Well, Jesus is the King of Kings and yet he allowed this entire sham to continue.  It isn’t the world’s way, be sure.  Such humility that our Lord displayed should forever be before us when we encounter hostility and mistreatment from the world.  Jesus doesn’t lose His temper as I’m sure many of us would have given the circumstances.  Instead, he offers quite an interesting rebuke – not with force, but with careful logic.  

His comments after the physical attack calls the whole proceeding into question when we look at them carefully.  He’s checking the premises of the officer.  If He was speaking falsehood, call Him out on it but since a physical attack was the answer, Jesus points out, it’s clear that the priests don’t have a logical case from which to work.  Indeed, the initiation of force for a comment like this, rather than a logical retort of their own, shows the bankruptcy of the whole endeavor.  

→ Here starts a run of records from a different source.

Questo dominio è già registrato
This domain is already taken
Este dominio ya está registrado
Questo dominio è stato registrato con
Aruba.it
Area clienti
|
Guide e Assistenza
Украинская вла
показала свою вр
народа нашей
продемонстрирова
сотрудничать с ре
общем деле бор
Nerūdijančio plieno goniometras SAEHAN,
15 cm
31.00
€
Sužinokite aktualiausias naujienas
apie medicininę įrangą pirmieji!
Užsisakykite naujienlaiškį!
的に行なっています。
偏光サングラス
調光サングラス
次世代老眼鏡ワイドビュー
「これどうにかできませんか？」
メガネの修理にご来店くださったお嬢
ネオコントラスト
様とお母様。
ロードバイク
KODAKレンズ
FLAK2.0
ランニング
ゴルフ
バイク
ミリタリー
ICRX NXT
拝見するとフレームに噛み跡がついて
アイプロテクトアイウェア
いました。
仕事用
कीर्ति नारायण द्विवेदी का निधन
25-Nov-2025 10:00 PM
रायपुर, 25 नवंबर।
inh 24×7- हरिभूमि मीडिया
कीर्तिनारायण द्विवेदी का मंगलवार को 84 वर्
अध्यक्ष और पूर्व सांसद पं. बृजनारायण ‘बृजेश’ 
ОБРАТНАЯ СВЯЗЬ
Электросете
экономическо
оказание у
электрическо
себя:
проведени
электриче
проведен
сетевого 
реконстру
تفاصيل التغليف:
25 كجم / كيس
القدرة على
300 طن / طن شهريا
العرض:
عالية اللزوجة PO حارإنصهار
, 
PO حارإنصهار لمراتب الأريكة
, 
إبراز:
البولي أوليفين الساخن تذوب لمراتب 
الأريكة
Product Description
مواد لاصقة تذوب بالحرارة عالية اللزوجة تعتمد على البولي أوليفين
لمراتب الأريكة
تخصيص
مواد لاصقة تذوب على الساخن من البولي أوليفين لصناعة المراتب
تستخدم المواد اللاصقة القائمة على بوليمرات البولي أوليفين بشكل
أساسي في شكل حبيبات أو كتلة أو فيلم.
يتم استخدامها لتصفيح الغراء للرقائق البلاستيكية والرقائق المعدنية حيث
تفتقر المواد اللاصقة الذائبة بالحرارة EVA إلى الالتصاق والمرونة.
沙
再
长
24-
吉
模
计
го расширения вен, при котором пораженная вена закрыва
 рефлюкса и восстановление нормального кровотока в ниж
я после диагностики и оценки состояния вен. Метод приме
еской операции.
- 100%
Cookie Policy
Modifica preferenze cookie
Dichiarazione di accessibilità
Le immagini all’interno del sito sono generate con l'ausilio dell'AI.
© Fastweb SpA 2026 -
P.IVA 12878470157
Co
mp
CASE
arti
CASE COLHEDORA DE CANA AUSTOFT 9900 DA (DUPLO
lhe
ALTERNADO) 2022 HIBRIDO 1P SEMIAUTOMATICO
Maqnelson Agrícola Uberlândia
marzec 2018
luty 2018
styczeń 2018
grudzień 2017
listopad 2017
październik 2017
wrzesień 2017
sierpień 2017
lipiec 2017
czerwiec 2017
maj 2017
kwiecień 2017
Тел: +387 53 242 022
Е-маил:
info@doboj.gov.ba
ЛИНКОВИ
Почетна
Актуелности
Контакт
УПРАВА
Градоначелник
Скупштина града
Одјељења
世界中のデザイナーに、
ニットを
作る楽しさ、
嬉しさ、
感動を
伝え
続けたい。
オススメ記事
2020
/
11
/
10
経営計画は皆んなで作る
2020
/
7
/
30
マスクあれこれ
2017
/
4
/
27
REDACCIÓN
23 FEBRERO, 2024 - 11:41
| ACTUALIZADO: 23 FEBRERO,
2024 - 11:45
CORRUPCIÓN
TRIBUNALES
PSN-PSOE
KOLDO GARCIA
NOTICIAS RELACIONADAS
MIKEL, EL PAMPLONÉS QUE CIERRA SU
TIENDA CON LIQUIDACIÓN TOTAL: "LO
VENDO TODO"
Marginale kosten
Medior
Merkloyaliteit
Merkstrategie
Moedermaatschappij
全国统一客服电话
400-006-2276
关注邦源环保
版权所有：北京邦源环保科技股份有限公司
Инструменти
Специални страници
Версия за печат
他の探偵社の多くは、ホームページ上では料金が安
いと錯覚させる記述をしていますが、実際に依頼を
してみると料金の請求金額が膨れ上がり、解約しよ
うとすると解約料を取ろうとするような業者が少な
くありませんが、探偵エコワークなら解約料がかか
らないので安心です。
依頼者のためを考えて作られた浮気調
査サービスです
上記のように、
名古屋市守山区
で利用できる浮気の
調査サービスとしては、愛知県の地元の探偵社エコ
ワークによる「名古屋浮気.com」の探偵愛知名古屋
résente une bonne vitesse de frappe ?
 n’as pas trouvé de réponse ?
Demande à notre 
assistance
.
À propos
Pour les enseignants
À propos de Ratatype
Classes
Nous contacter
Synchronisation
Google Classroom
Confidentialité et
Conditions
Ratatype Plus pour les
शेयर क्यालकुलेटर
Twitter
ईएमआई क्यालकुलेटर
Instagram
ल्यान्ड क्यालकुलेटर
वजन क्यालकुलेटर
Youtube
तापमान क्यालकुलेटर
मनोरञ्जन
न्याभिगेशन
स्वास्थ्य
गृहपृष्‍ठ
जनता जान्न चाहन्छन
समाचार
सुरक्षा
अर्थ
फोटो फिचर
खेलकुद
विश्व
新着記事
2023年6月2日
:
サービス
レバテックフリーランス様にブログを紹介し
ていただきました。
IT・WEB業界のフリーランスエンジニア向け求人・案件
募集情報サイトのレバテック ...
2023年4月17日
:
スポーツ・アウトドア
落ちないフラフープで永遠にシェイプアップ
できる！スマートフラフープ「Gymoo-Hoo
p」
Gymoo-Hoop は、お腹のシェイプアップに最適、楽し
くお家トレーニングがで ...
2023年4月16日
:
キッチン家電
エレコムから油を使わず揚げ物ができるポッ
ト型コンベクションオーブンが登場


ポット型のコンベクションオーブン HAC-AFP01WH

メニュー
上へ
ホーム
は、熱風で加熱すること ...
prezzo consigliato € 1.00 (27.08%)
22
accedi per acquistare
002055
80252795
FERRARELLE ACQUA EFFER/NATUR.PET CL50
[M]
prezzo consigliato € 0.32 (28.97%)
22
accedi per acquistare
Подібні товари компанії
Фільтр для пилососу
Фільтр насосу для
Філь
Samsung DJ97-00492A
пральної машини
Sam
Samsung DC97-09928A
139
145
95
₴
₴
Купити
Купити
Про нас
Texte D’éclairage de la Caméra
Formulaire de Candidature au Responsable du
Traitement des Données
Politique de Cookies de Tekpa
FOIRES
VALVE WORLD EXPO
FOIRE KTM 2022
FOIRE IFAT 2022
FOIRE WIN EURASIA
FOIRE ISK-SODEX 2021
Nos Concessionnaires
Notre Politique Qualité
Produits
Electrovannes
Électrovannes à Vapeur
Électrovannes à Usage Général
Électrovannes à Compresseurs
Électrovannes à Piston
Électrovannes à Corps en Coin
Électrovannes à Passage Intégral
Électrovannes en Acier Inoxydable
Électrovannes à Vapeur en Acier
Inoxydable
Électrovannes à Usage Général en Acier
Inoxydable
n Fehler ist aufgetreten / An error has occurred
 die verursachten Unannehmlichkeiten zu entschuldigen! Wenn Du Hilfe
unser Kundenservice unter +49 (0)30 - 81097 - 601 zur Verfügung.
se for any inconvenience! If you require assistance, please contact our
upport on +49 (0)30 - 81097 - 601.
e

Moreover, we get the distinct impression from Jesus’ reply that He’s calling their whole motive into question.  To paraphrase the great movie line by Nicholson’s Colonel Jessup, “…you can’t handle the truth.”  But it isn’t just this – it’s more like, “…you don’t strike me for the honor of the high priest, but because I’ve exposed his lack of honor.”  This is the case of all men opposed to God.  They rise up in violence, ridicule, or oppression when the truth threatens to expose them.  They have no other choice but to resort to force to protect their errors.  

Our application is that we should remind ourselves anew everyday that our Lord endured this treatment, not for some abstract stoicism, but for His unyielding love of us!  Think on this: almighty God submitted to the fists of sinners, the judgment of mockers and scoffers, the scorn of the elite, and, at last, to crucifixion, for you and me so that we would be saved.  Oh, my!  What a glorious truth that dashes to pieces the haunts of despair we encounter in this world.  Won’t the Lord who who endured all for us also deliver us from our trials?  Isn’t this great a God worthy to be trusted with our lives and homes and jobs?  

Second, there comes a day when the Lord will come again and He will not be judged as He was here (submitting for our sake!).  It’s given unto men once to die (Hebrews 9:27) and then we must face the holy judge of all.  The fist that struck Jesus belonged to no worse a sinner than you and me.  Now is the day of salvation, the era of grace.  So, let us take this time to rejoice in all that mercy and tell others about it – tell them about a God so great that He endured even this for the love of sinners.